The use of four lasers in an AM system can increase production speed by up to four times. Renishaw stated that it expects the RenAM 500Q to broaden the market appeal of metal Additive Manufacturing into applications that are presently uneconomic, and potentially into new industries that have yet to embrace AM for production.
“Multiple laser technology in a small footprint system will broaden the appeal of Additive Manufacturing in new markets and applications,” explained Robin Weston, Marketing Manager at Renishaw’s Additive Manufacturing Products Division.
According to the company, the primary benefit offered by the system is a substantial reduction in cost per part, whilst maintaining the quality and precision offered by standard single laser systems.

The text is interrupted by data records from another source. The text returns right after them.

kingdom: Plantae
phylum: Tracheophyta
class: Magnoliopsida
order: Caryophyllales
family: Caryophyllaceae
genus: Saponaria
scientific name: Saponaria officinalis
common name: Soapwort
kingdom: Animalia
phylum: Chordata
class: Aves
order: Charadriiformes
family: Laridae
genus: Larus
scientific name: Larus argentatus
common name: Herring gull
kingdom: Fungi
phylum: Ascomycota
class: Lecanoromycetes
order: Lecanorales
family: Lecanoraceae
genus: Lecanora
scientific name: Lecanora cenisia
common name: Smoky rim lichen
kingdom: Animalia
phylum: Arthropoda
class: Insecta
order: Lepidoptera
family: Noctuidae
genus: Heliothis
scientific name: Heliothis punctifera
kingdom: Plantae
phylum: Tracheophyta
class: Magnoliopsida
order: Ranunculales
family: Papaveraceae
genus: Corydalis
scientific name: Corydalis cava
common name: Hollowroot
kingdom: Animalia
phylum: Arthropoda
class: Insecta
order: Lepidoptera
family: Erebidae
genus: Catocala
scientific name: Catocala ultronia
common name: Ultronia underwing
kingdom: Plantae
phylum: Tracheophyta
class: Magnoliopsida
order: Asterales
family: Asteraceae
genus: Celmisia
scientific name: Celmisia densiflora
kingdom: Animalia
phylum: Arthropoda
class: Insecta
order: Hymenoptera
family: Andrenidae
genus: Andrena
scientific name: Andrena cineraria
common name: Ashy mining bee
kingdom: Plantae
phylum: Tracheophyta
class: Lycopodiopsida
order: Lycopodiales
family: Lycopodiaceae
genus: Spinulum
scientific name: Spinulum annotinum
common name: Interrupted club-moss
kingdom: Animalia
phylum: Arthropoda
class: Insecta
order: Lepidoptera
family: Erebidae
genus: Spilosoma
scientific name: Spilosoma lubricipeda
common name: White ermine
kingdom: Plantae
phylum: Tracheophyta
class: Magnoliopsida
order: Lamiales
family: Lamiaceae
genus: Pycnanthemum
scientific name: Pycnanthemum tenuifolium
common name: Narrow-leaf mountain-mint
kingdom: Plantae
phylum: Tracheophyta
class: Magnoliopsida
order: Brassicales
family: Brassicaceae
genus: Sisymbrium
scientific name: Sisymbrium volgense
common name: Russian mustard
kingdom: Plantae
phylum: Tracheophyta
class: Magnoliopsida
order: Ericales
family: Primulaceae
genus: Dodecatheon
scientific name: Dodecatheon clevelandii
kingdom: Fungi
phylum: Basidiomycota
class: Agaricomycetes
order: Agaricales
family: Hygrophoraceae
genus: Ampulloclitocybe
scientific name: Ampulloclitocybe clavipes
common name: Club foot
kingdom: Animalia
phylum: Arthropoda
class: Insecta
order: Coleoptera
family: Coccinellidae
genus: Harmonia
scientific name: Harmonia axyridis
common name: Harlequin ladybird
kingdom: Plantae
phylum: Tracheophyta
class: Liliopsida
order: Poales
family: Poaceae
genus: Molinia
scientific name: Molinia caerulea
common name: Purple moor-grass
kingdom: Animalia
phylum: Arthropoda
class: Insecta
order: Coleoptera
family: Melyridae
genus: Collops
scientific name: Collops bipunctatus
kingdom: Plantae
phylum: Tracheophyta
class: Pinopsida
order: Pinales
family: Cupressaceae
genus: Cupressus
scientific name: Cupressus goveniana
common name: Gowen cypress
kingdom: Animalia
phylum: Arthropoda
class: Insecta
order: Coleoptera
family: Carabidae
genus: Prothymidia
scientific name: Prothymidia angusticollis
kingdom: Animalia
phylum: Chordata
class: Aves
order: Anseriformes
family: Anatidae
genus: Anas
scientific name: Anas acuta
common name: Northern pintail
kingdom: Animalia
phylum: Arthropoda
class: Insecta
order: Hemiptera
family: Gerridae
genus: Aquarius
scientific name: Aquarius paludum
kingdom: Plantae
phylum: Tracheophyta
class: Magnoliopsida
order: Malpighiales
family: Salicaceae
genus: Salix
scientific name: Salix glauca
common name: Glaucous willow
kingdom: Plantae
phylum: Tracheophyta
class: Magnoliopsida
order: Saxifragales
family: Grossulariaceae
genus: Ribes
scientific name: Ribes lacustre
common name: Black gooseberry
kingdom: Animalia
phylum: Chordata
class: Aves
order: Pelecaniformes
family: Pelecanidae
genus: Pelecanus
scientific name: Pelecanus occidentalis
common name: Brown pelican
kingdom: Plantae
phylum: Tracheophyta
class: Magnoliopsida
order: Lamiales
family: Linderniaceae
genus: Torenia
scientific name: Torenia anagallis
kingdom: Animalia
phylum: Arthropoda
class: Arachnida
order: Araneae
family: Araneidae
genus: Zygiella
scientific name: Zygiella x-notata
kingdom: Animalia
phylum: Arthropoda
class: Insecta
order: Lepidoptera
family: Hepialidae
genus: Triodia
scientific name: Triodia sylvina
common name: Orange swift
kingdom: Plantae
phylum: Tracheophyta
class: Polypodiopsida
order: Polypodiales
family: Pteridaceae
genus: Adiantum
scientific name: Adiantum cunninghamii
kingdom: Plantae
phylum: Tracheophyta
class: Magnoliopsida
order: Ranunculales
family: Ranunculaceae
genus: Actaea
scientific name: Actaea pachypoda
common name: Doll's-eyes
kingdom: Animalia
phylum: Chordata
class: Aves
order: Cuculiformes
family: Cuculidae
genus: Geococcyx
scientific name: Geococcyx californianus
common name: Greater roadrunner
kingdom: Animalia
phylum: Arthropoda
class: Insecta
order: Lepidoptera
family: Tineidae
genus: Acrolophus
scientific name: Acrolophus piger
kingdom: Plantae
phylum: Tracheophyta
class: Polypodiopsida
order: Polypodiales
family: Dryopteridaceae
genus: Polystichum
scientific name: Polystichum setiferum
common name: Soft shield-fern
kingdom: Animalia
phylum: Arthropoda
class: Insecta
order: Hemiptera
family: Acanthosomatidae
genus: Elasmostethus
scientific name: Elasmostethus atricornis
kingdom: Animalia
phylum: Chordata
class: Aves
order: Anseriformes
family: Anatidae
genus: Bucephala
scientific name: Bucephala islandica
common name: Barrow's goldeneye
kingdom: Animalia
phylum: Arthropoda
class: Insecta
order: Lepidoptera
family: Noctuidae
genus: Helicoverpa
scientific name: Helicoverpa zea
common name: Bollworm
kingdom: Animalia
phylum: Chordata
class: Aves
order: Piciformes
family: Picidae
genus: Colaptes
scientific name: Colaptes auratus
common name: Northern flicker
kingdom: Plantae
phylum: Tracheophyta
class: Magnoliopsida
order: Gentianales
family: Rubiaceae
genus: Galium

“The technology is moving towards applications where it’s not just the technical benefits of AM that are attractive but also the production economics of using it in a serialised manufacturing process for high-quality components.”
During formnext, Renishaw also presented its new High Temperature Build Volume technology, which it states will enable manufacturers to build components from materials that are not currently feasible.
High Temperature Build Volume technology reportedly enables the production of bulkier parts with less risk of thermal stress effects. This has the potential to further expand the capabilities of AM and provide a platform for research and development.